***** Data shown

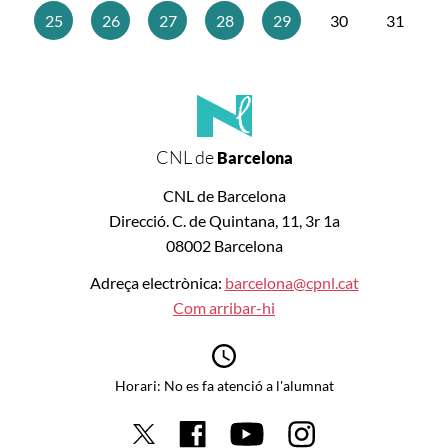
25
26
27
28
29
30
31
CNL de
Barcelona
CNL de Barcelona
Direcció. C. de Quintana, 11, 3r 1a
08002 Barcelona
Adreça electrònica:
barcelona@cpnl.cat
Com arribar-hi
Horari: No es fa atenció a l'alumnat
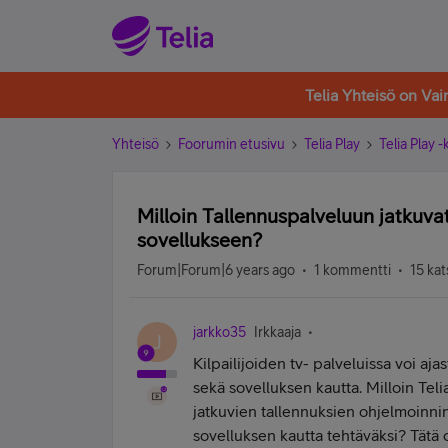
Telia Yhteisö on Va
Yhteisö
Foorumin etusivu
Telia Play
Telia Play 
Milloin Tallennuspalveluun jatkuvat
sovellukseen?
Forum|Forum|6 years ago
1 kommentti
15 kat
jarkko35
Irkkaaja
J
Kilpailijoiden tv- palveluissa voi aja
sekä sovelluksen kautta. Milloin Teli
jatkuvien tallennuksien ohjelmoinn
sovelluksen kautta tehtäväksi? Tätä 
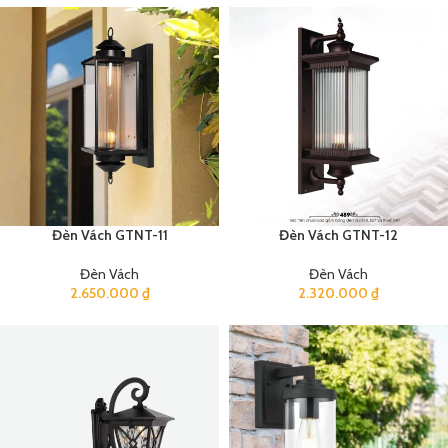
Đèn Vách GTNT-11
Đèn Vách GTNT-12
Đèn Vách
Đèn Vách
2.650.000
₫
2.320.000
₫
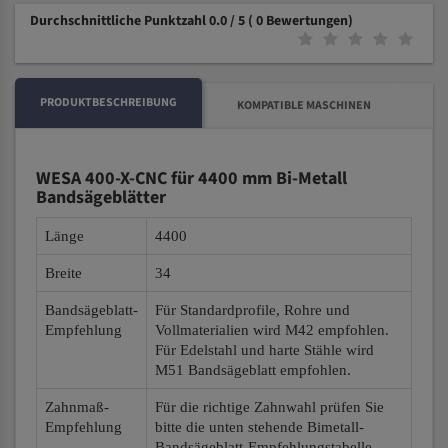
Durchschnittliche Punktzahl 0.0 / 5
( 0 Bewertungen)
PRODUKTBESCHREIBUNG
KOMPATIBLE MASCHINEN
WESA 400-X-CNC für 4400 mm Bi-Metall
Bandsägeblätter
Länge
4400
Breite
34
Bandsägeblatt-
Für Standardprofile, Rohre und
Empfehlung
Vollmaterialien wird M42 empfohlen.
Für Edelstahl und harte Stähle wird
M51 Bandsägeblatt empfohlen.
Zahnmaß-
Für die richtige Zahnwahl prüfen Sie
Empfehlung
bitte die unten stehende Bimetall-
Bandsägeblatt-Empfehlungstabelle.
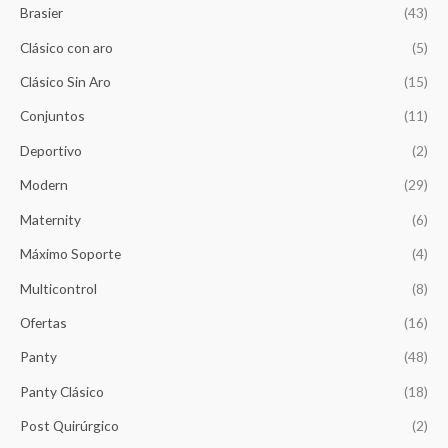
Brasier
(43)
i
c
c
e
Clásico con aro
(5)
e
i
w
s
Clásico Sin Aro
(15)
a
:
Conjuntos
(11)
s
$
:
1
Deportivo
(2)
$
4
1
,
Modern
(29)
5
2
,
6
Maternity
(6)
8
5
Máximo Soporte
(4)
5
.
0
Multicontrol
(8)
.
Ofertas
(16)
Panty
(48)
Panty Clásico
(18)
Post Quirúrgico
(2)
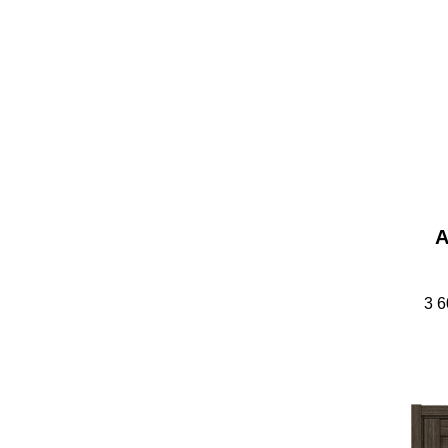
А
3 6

**********

§ Work item:
Exclude the pictures and repeat every other part of the records word for word.

§ Exercise result:
25
26
27
28
29
30
31
CNL de
Barcelona
CNL de Barcelona
Direcció. C. de Quintana, 11, 3r 1a
08002 Barcelona
Adreça electrònica:
barcelona@cpnl.cat
Com arribar-hi
Horari: No es fa atenció a l'alumnat
Telia Yhteisö on Va
Yhteisö
Foorumin etusivu
Telia Play
Telia Play 
Milloin Tallennuspalveluun jatkuvat
sovellukseen?
Forum|Forum|6 years ago
1 kommentti
15 kat
jarkko35
Irkkaaja
J
Kilpailijoiden tv- palveluissa voi aja
sekä sovelluksen kautta. Milloin Teli
jatkuvien tallennuksien ohjelmoinn
sovelluksen kautta tehtäväksi? Tätä 
Đèn Vách GTNT-11
Đèn Vách GTNT-12
Đèn Vách
Đèn Vách
2.650.000
₫
2.320.000
₫
Durchschnittliche Punktzahl 0.0 / 5
( 0 Bewertungen)
PRODUKTBESCHREIBUNG
KOMPATIBLE MASCHINEN
WESA 400-X-CNC für 4400 mm Bi-Metall
Bandsägeblätter
Länge
4400
Breite
34
Bandsägeblatt-
Für Standardprofile, Rohre und
Empfehlung
Vollmaterialien wird M42 empfohlen.
Für Edelstahl und harte Stähle wird
M51 Bandsägeblatt empfohlen.
Zahnmaß-
Für die richtige Zahnwahl prüfen Sie
Empfehlung
bitte die unten stehende Bimetall-
Bandsägeblatt-Empfehlungstabelle.
Brasier
(43)
i
c
c
e
Clásico con aro
(5)
e
i
w
s
Clásico Sin Aro
(15)
a
:
Conjuntos
(11)
s
$
:
1
Deportivo
(2)
$
4
1
,
Modern
(29)
5
2
,
6
Maternity
(6)
8
5
Máximo Soporte
(4)
5
.
0
Multicontrol
(8)
.
Ofertas
(16)
Panty
(48)
Panty Clásico
(18)
Post Quirúrgico
(2)
А
3 6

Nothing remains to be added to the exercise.